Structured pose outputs
+ + + +

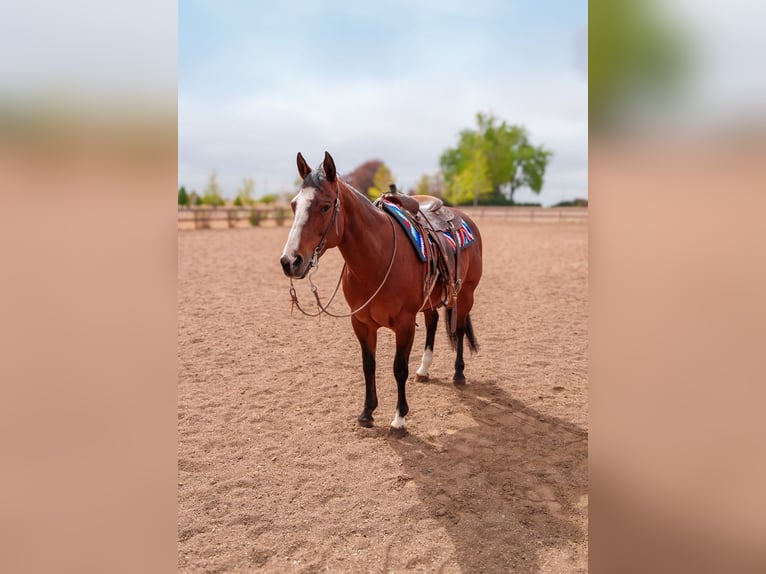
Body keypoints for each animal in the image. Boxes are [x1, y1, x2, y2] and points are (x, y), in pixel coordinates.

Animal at [279, 151, 483, 433]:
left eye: (326, 206)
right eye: (293, 205)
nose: (290, 261)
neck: (377, 258)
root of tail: (464, 218)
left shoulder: (405, 324)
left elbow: (399, 369)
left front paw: (399, 419)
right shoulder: (361, 322)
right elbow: (369, 365)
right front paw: (367, 412)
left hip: (466, 295)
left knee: (460, 328)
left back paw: (459, 373)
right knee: (432, 323)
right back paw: (424, 370)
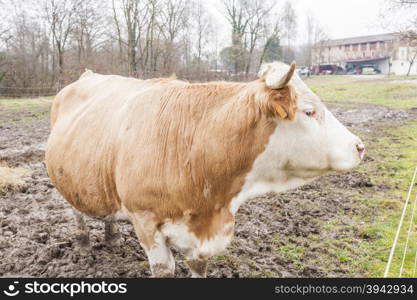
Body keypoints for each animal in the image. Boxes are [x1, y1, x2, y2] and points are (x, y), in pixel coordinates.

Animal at [46, 62, 364, 278]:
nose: (359, 146)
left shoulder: (202, 238)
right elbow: (164, 268)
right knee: (76, 212)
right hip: (67, 181)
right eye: (309, 111)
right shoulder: (145, 220)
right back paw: (84, 245)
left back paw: (112, 239)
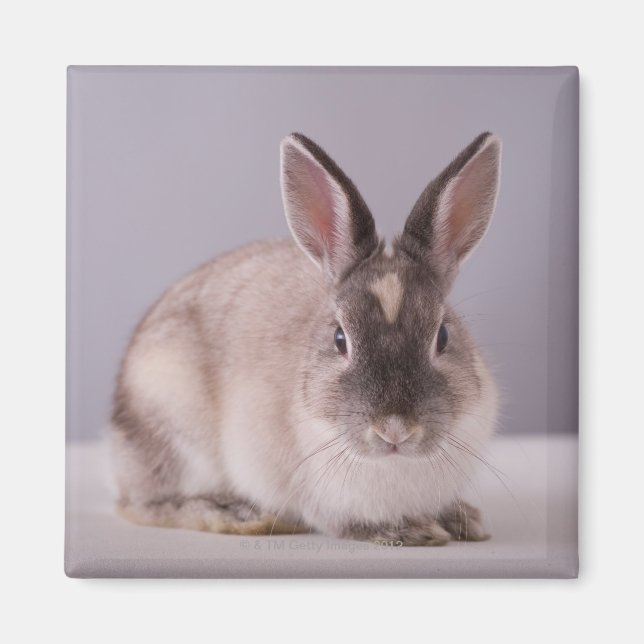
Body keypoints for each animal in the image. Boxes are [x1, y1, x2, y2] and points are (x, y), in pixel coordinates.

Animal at [111, 131, 501, 546]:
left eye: (442, 336)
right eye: (340, 339)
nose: (394, 429)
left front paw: (463, 520)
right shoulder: (318, 498)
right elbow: (345, 522)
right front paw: (412, 530)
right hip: (172, 429)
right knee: (144, 504)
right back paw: (238, 514)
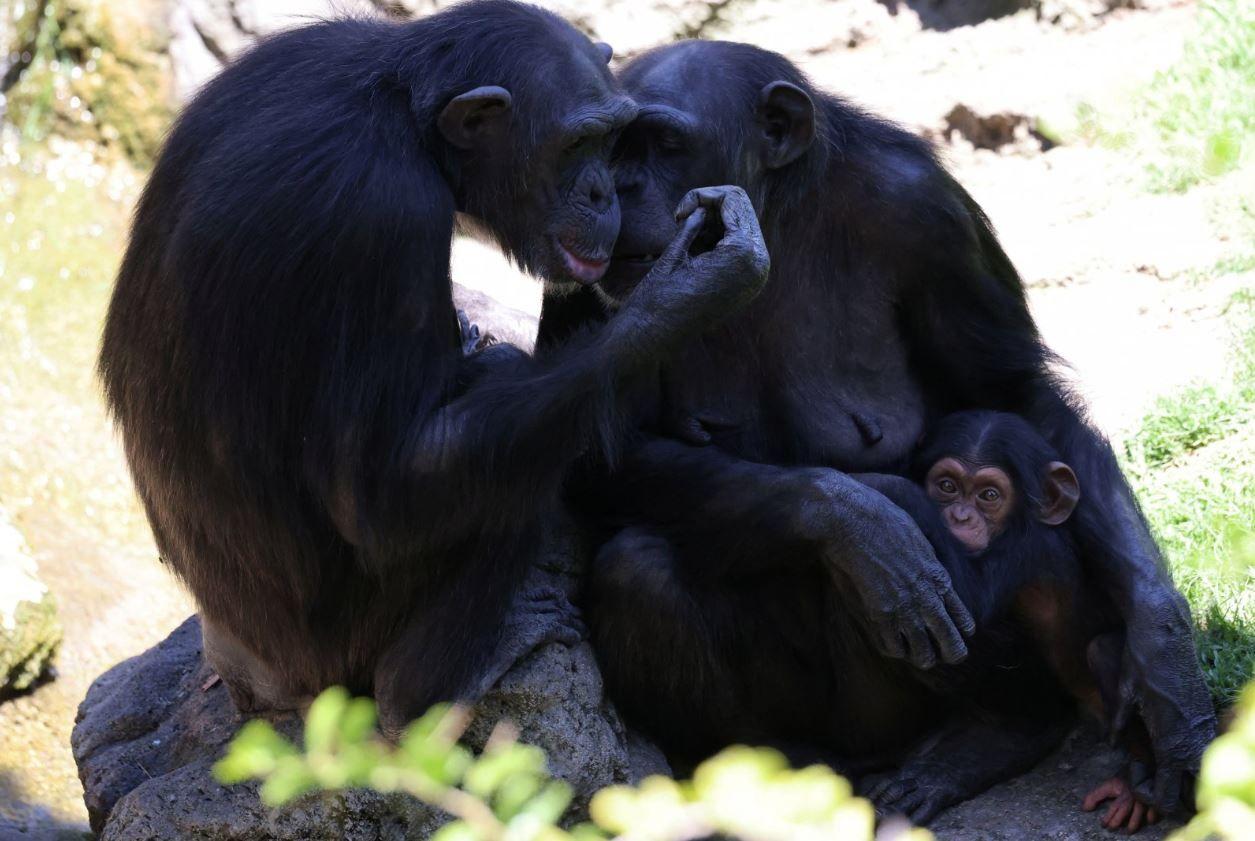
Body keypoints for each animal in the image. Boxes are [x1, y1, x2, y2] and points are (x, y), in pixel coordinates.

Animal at [97, 0, 768, 738]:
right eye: (576, 145)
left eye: (614, 139)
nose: (602, 192)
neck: (404, 114)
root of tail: (262, 686)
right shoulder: (386, 212)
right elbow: (382, 488)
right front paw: (682, 293)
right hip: (342, 653)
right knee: (510, 477)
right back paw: (430, 689)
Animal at [858, 411, 1159, 833]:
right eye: (947, 486)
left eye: (989, 495)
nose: (960, 516)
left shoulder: (1025, 549)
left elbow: (966, 598)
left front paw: (873, 488)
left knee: (1104, 653)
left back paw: (1136, 783)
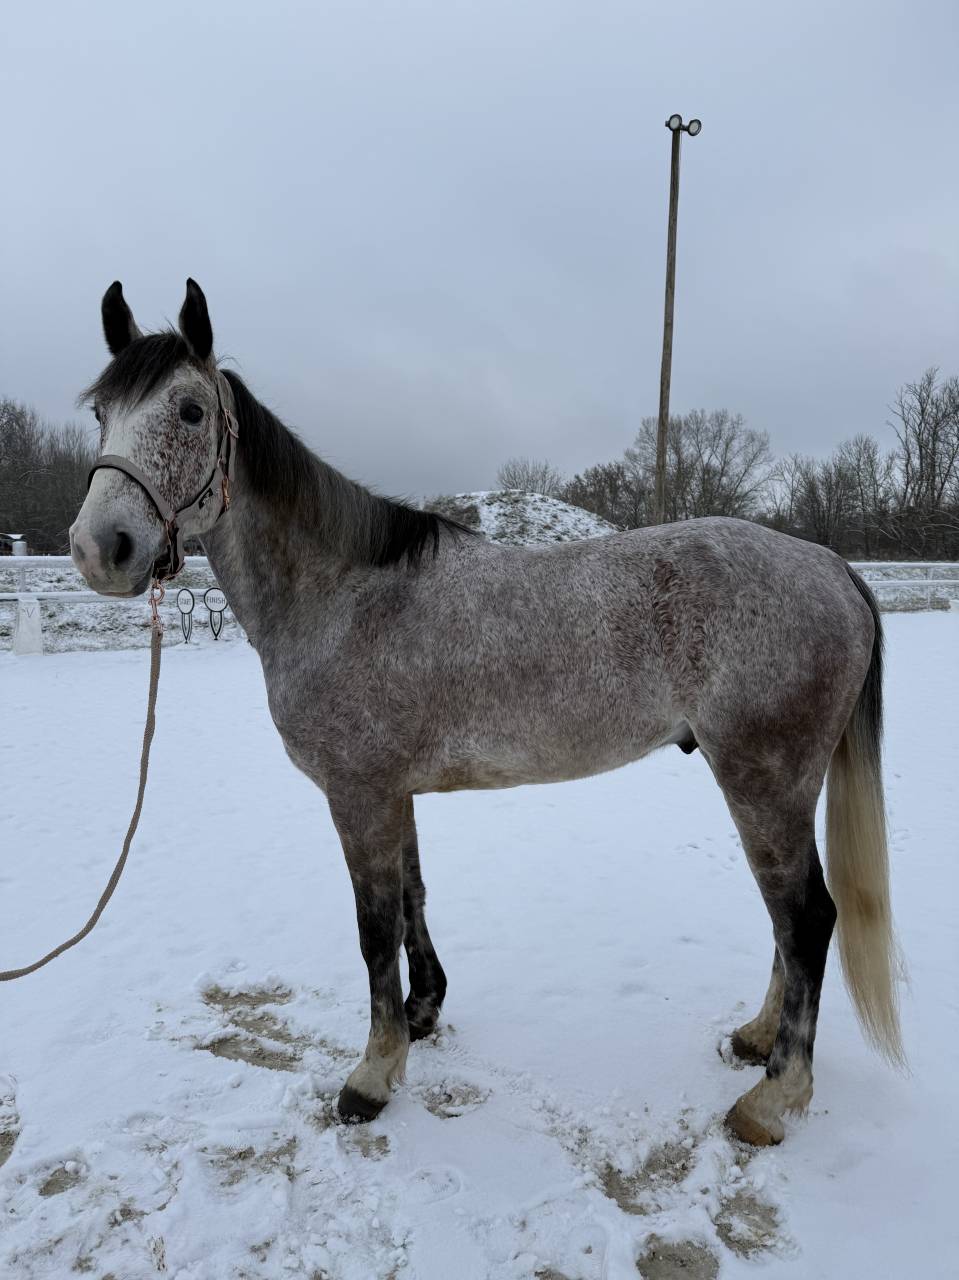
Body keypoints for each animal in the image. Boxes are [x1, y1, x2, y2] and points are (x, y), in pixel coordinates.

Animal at [70, 279, 903, 1146]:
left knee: (805, 919)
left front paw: (372, 1075)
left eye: (190, 411)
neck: (344, 595)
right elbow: (412, 899)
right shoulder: (391, 792)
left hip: (762, 783)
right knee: (788, 922)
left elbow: (373, 929)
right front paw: (421, 1013)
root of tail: (831, 566)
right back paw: (755, 1040)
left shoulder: (357, 795)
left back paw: (772, 1099)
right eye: (100, 413)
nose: (101, 548)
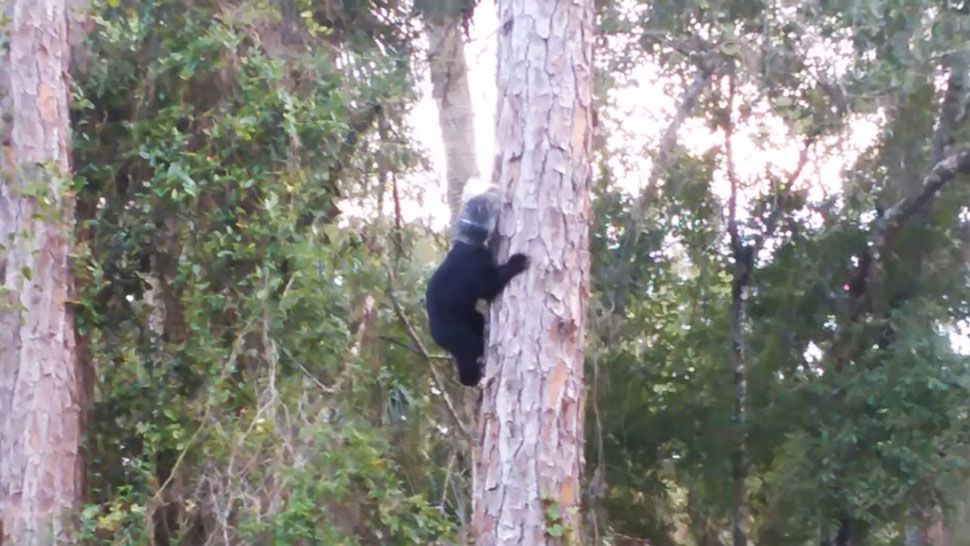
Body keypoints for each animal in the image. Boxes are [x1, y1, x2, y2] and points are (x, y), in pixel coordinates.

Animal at [425, 177, 529, 386]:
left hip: (470, 319)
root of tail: (434, 331)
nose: (496, 191)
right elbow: (490, 285)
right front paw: (518, 261)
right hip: (460, 337)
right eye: (482, 208)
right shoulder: (480, 273)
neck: (467, 244)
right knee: (467, 358)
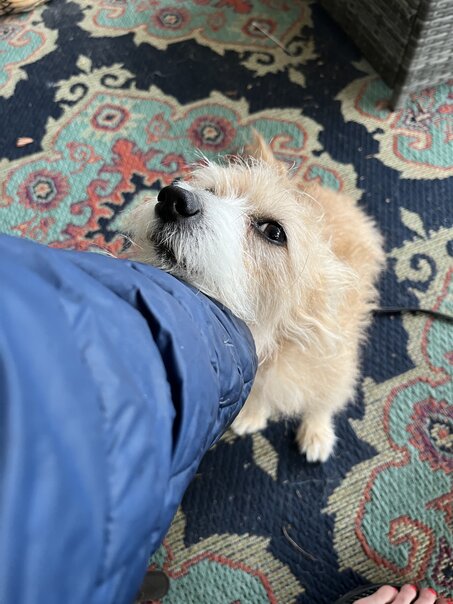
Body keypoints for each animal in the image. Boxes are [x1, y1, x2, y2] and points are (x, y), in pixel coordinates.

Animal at [122, 134, 385, 462]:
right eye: (211, 191)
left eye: (274, 231)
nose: (172, 199)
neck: (272, 341)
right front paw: (253, 414)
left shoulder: (336, 369)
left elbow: (322, 402)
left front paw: (317, 432)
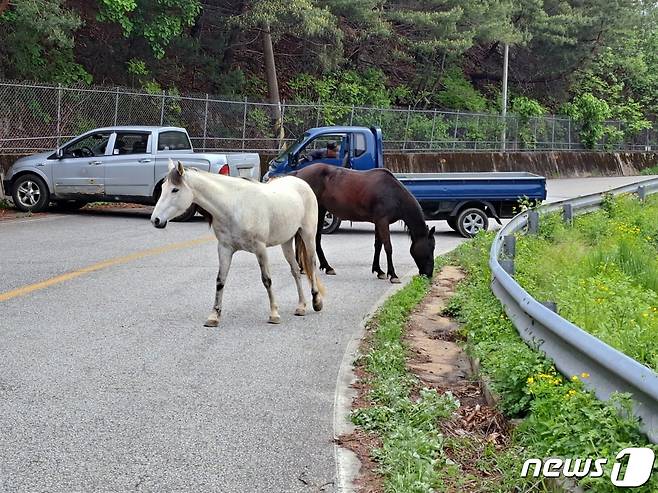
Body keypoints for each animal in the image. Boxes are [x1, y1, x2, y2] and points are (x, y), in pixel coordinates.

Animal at [149, 160, 322, 324]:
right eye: (163, 187)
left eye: (175, 190)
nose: (155, 220)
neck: (234, 207)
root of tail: (301, 183)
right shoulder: (225, 249)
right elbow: (220, 280)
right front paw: (214, 316)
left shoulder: (260, 249)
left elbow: (267, 280)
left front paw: (274, 314)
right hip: (286, 242)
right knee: (295, 270)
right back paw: (301, 306)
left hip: (308, 235)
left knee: (311, 264)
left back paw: (316, 301)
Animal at [290, 163, 434, 282]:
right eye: (430, 248)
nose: (429, 274)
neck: (393, 193)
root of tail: (298, 173)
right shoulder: (383, 222)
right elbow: (388, 247)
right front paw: (393, 275)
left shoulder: (378, 222)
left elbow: (378, 245)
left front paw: (379, 271)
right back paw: (307, 267)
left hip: (320, 210)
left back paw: (318, 267)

+ + + +

> [Action item]: Exact copy, no pictures: reproduce every record as it stands.

> [Output]:
Body keypoints for each animal in the image. Boxes are [x1, y1, x2, y2] and points are (x, y), in pixel coordinates.

Animal at [279, 151, 483, 433]:
left eye: (326, 206)
right eye: (293, 205)
nose: (290, 261)
neck: (377, 258)
root of tail: (464, 218)
left shoulder: (405, 324)
left elbow: (399, 369)
left front paw: (399, 419)
right shoulder: (361, 322)
right elbow: (369, 365)
right front paw: (367, 412)
left hip: (466, 295)
left knee: (460, 328)
left back paw: (459, 373)
right knee: (432, 323)
right back paw: (424, 370)
Body keypoints for each animal in the image. Boxes are [x1, y1, x2, y2] and points are (x, y), in pixel coordinates.

Animal at [46, 62, 364, 278]:
nose: (359, 146)
left shoulder: (202, 238)
right elbow: (164, 268)
right knee: (76, 212)
right hip: (67, 181)
right eye: (309, 111)
right shoulder: (145, 220)
right back paw: (84, 245)
left back paw: (112, 239)
Body keypoints for each animal in the image. Boxes are [x1, y1, x2, y2] and points are (x, y), in pixel coordinates.

Animal at [111, 131, 501, 546]:
left eye: (442, 336)
right eye: (340, 339)
nose: (394, 429)
left front paw: (463, 520)
right shoulder: (318, 498)
right elbow: (345, 522)
right front paw: (412, 530)
right hip: (172, 429)
right knee: (144, 504)
right back paw: (238, 514)
Body keypoints for each animal in the image. Boxes are [x1, y1, x2, y2] and points are (x, y), in pixel coordinates.

Animal at [97, 0, 768, 738]:
right eye: (576, 145)
left eye: (614, 139)
nose: (602, 192)
neck: (404, 114)
root of tail: (262, 686)
right shoulder: (386, 212)
right elbow: (382, 488)
right front paw: (682, 293)
right hip: (342, 653)
right knee: (510, 477)
right back paw: (430, 689)
Animal at [858, 411, 1159, 833]:
right eye: (947, 486)
left eye: (989, 495)
nose: (960, 516)
left shoulder: (1025, 549)
left elbow: (966, 598)
left front paw: (873, 488)
left knee: (1104, 653)
left back paw: (1136, 783)
Body keypoints for each animal in the image. Boxes are [x1, y1, x2, y2] and points are (x, y), in pixel coordinates.

Animal at [70, 279, 903, 1146]:
left knee: (805, 919)
left front paw: (372, 1075)
left eye: (190, 411)
neck: (344, 595)
right elbow: (412, 899)
right shoulder: (391, 792)
left hip: (762, 783)
right knee: (788, 922)
left elbow: (373, 929)
right front paw: (421, 1013)
root of tail: (831, 566)
right back paw: (755, 1040)
left shoulder: (357, 795)
left back paw: (772, 1099)
right eye: (100, 413)
nose: (101, 548)
Body keypoints for each animal in the image. Boxes are [x1, y1, x2, y2] and points are (x, y), in pixel coordinates.

Animal at [425, 177, 529, 386]:
left hip: (470, 319)
root of tail: (434, 331)
nose: (496, 191)
right elbow: (490, 285)
right front paw: (518, 261)
right hip: (460, 337)
right eye: (482, 208)
right shoulder: (480, 273)
neck: (467, 244)
right knee: (467, 358)
Body keypoints for each animal in the image. Boxes are [x1, y1, x2, y2] and points are (x, y), in pixel coordinates.

Animal at [122, 134, 385, 462]:
right eye: (211, 191)
left eye: (274, 231)
nose: (172, 199)
neck: (272, 341)
right front paw: (253, 414)
left shoulder: (336, 369)
left elbow: (322, 402)
left front paw: (317, 432)
Body keypoints for each animal in the image. Boxes are [x1, y1, x2, y2] and points are (x, y), in pixel coordinates.

Animal at [149, 160, 322, 324]:
right eye: (163, 187)
left eye: (175, 190)
nose: (155, 220)
neck: (234, 207)
root of tail: (301, 183)
right shoulder: (225, 249)
right elbow: (220, 280)
right front paw: (214, 316)
left shoulder: (260, 249)
left elbow: (267, 280)
left front paw: (274, 314)
right hip: (286, 242)
right knee: (295, 270)
right back paw: (301, 306)
left hip: (308, 235)
left knee: (311, 264)
left back paw: (316, 301)
Animal at [290, 163, 434, 282]:
right eye: (430, 248)
nose: (429, 274)
neck: (393, 193)
root of tail: (298, 173)
right shoulder: (383, 222)
right elbow: (388, 247)
right front paw: (393, 275)
left shoulder: (378, 222)
left elbow: (378, 245)
left front paw: (379, 271)
right back paw: (307, 267)
left hip: (320, 210)
left back paw: (318, 267)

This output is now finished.